“Language... has created the word "loneliness" to express the pain of being alone. And it has created the word "solitude" to express the glory of being alone.”
~Paul Tillich
Then I moved to the city to go to school and lived their for five years before being able to escape once again to a very tiny country farmhouse in the absolute middle of no where. Unfortunately, I was entirely too busy finishing school to really enjoy that stay. After school was finished, it was back to living in town as we started to raise our kids and pay off school loans. A total of nine years of living in the thick of things - street lights, 24 hour stores a few blocks away, sirens going off, neighbors coming home late, dogs barking at all hours.....you sort of take it all in and block it all out at the same time.
Finally, the move here. Almost a mile to our nearest neighbor, no streetlights, no cars going by, no sirens, only quiet. At night, only stars for as far as the imagination cares to fly out into the universe. I very distinctly remember a moment a few days after moving out here when I stood on the front stoop holding our baby daughter in my arms and watching my two older children, then ages 5 and 3 run down the hill at breakneck pace, their short stubby legs going as fast as they could. I looked down at the baby in my arms for only a second and suddenly my two older children had disappeared from sight.
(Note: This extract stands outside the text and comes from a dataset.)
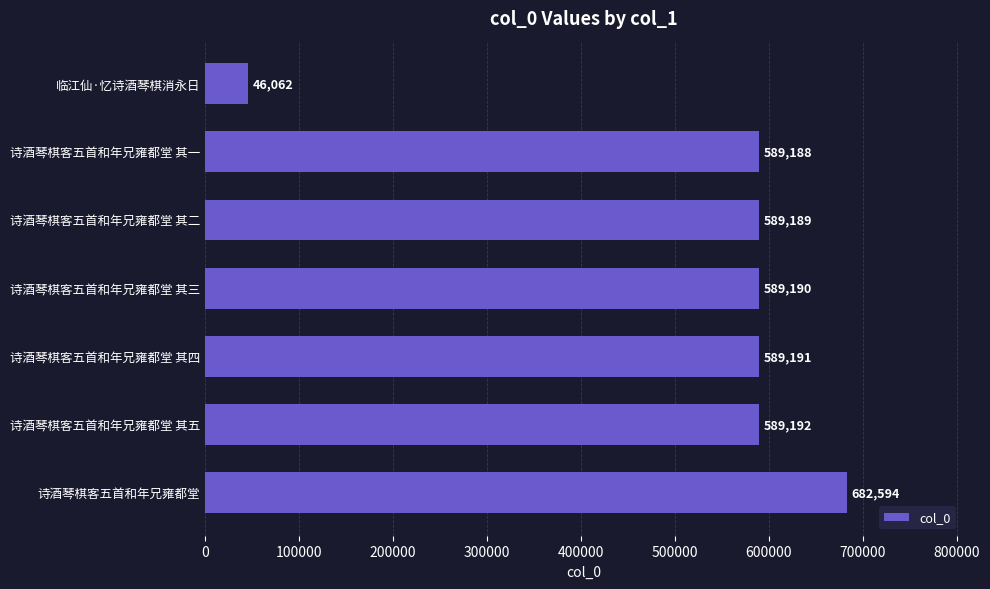

What is the difference between the maximum and minimum values?

636532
I felt my heart stop in that moment of sheer, pure panic that can only come to a mother whose children are suddenly no where to be found. All the typical thoughts of kidnapping, attacks by wild dogs, and falling in old wells raced through my brain. It, thankfully, was only a moment before I realized that the only reason I couldn't find them was because the short apple tree had called to them to climb her leafy, apple heavy branches and they were just up in the first crook of the tree, happily hidden beneath all her leaves. It was at that moment that I realized I had become "city-fied" and had become like one of my freaked out friends that felt both terribly exposed and totally alone all at the same time.
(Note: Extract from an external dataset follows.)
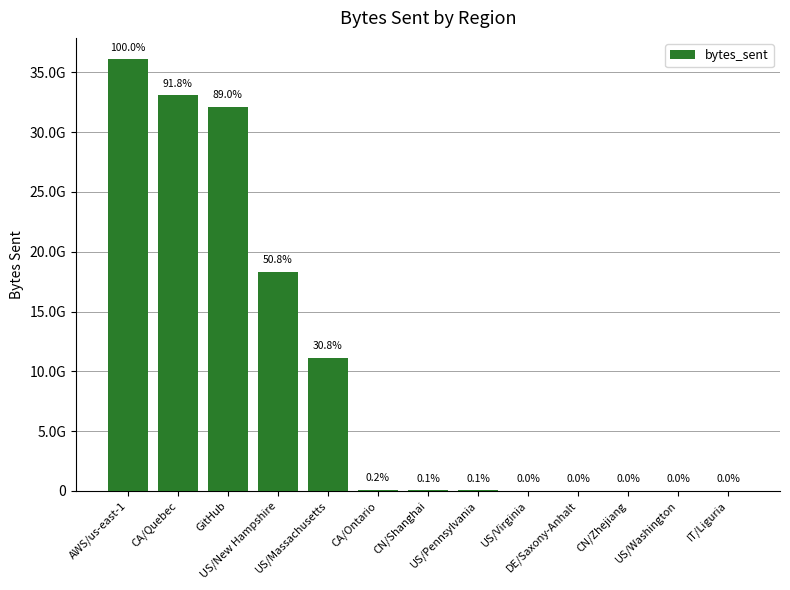

Count the number of categories in the chart.

13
Living on a farm takes a little getting used to, but thankfully, nature is a very patient teacher.
Instead of the convenience stores and sirens you have your garden and your farm dog. At first these seem woefully inadequate to the task at hand, but then after working in the garden all day you are really too tired to notice the dog keeping the masked bandit raccoons away.
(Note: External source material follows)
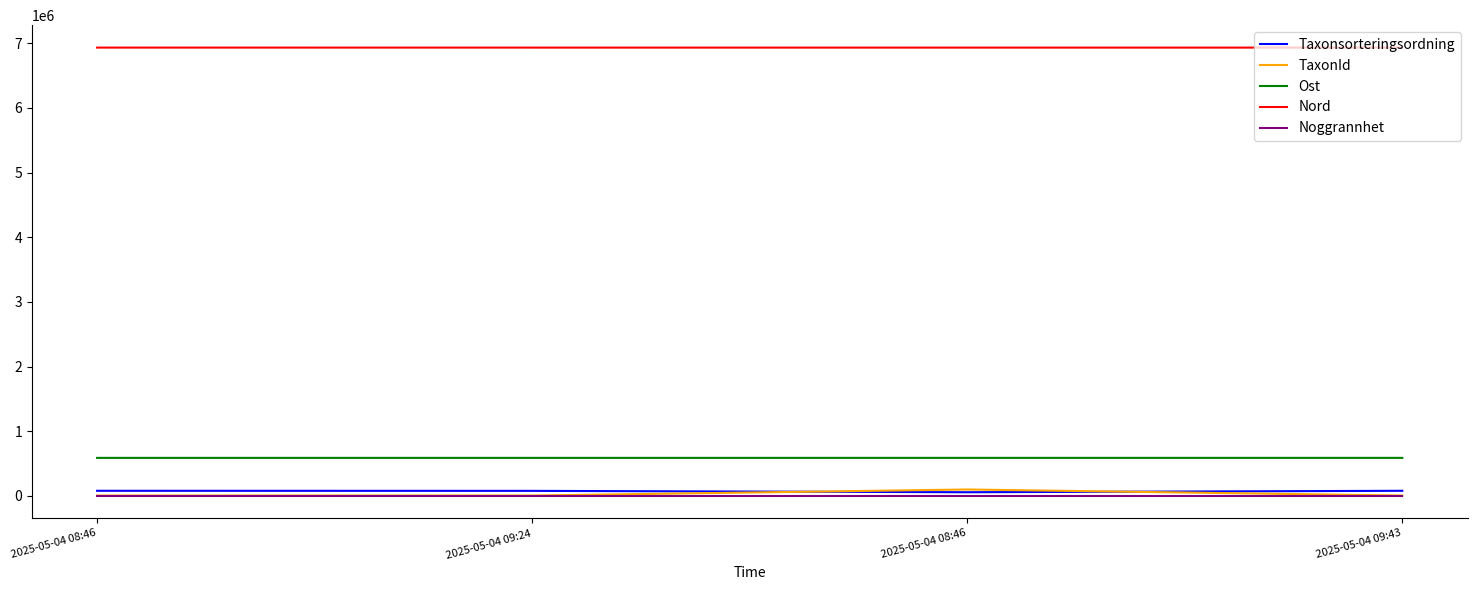

How many lines are shown in the chart?

5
Instead of sirens and noisy neighbors, there is the chirping of industrious birds whose whole conversation lets you know the moment spring arrives because of the cacophony outside the window. The frogs chime in at night with their low "bur -up, burr-up" which roughly translates to "this mud is fine!" The crickets keep track of time and the temperature as the summer heats up. All these sounds are infinitely more agreeable than those of crowded humanity....unless, of course, one of the aforementioned crickets finds his way into your bedroom in the middle of the night.
I believe that, for many people, it is more of a comfort to live in town and have a network of humanity close at hand, but it often masks how much we really do rely on nature and the world around us to survive. There really isn't any less nature in town - there are still all the same microbes in the soil, the same insects in the air, and many of the same animals that scurry around the neighborhoods at night, but it is easier to put that out of the mind in a town or city. My daughter has often admitted to being afraid of the dark - more precisely - afraid of going outside after dark - which, for most kids is understandable. The dark, for me, has become such a part of what I know that even the shadowy shapes that I see moving along beside me now are nothing much to be feared....especially when they answer to the name of Vincent, Tink and Frank - a few of the farm's cats. And as to the occasional raccoon and possum that happen to stumble onto the same path- as I have explained to my daughter- they are as much afraid of us as we are of them.
Nature speaks quietly but if we allow ourselves to hear it, to work with it, and to understand that we are also a part of it....suddenly we are no longer alone in our solitude, but surrounded by friends that are all entwined in the wonder and travail of the earth.